When I squat like that there is more dorsiflexion I seem to be able to keep myself upright better and my quads get loaded to fuck and after yesterdays squatting they were quite sore. As an aspiring weightlifter that's what I want right? Besides big quads >>> big inn thighs.

There was one downside though, I didn't feel my glutes activate as much / at all. proably just need more reps to figure it out.

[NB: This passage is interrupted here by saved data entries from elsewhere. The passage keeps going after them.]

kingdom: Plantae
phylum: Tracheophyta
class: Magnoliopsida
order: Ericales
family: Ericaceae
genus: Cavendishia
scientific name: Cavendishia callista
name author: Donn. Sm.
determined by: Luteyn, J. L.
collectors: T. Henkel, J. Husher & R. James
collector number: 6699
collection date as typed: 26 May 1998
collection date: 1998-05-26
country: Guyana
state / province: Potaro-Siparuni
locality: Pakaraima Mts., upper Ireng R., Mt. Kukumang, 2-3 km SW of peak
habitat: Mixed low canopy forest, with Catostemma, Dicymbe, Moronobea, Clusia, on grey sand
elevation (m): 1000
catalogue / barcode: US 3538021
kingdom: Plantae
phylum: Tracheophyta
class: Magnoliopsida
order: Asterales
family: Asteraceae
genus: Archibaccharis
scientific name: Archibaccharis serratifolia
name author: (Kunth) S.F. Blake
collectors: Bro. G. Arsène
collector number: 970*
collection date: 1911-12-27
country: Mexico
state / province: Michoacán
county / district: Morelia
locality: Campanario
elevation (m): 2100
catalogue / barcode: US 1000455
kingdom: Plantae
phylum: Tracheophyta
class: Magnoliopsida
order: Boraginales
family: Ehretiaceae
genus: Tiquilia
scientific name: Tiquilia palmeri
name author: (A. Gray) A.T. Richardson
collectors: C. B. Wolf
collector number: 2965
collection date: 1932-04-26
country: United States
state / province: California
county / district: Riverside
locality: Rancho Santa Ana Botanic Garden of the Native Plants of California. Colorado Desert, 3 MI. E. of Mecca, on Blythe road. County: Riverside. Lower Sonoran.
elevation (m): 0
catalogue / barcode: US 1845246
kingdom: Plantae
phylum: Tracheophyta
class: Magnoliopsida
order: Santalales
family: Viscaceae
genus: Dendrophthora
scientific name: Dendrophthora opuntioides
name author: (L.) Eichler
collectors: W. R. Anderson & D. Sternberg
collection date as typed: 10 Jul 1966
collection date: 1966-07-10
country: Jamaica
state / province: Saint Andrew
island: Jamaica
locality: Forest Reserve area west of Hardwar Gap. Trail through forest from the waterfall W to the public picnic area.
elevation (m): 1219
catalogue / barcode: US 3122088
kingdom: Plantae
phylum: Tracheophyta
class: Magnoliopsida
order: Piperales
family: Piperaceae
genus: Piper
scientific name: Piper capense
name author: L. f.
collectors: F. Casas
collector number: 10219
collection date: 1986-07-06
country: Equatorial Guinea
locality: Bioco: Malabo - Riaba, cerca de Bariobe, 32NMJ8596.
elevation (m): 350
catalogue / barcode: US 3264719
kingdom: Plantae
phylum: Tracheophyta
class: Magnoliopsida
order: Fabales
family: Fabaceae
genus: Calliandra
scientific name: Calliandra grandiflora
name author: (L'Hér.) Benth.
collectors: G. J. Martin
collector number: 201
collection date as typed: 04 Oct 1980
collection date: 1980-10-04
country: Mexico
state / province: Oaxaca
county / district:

If anyone have any thoughts on it, fire away!

EDIT: This vid to:
[YT]ZCh9fwZPQD4[/YT]

I think I'll try to just let my knees do what they want.
 
Last edited:
10.07.2015:

Drop-Snatches:
40 x 3 x 7 sets.
- Will most def do more of these.

Squats:
20 x 5
40 x 3
60 x 3 x 2 sets.
80 x 2
100 x 1
104 x 2 x 6 sets.
91 x 5 x 3 sets. - Wanted some extra reps. So did at 70%

Split Squats: (For each leg.
60 x 8 x 2 sets.

Calves:
60 x 20 x 5 sets. (ankle plate-stretch between sets.

Notes
- Lower back hurt a little.
 
11.07.2015:

Press:
20 x 5
40 x 3
50 x 7 x 5 sets.
- Hip strecthing between sets.

BTN SG Press.
40 x 5 x 5 sets.
- Ankle stretching between sets.

Pendlay rows: (Superset 1)
70 x 5 x 5 sets

Lateral raises: (I think. Just saw Lu Xiaojun doing them on YT) Superset 1
5kg (per hand) x 12 x 5 sets.

Band pull aparts: (superset 2)
Red x 30 x 3 sets - 15 OH & 15 UH.

Pause squats Superset 2
60 x 3 x 3 sets.
- Done in bare feet to stretch my ankles.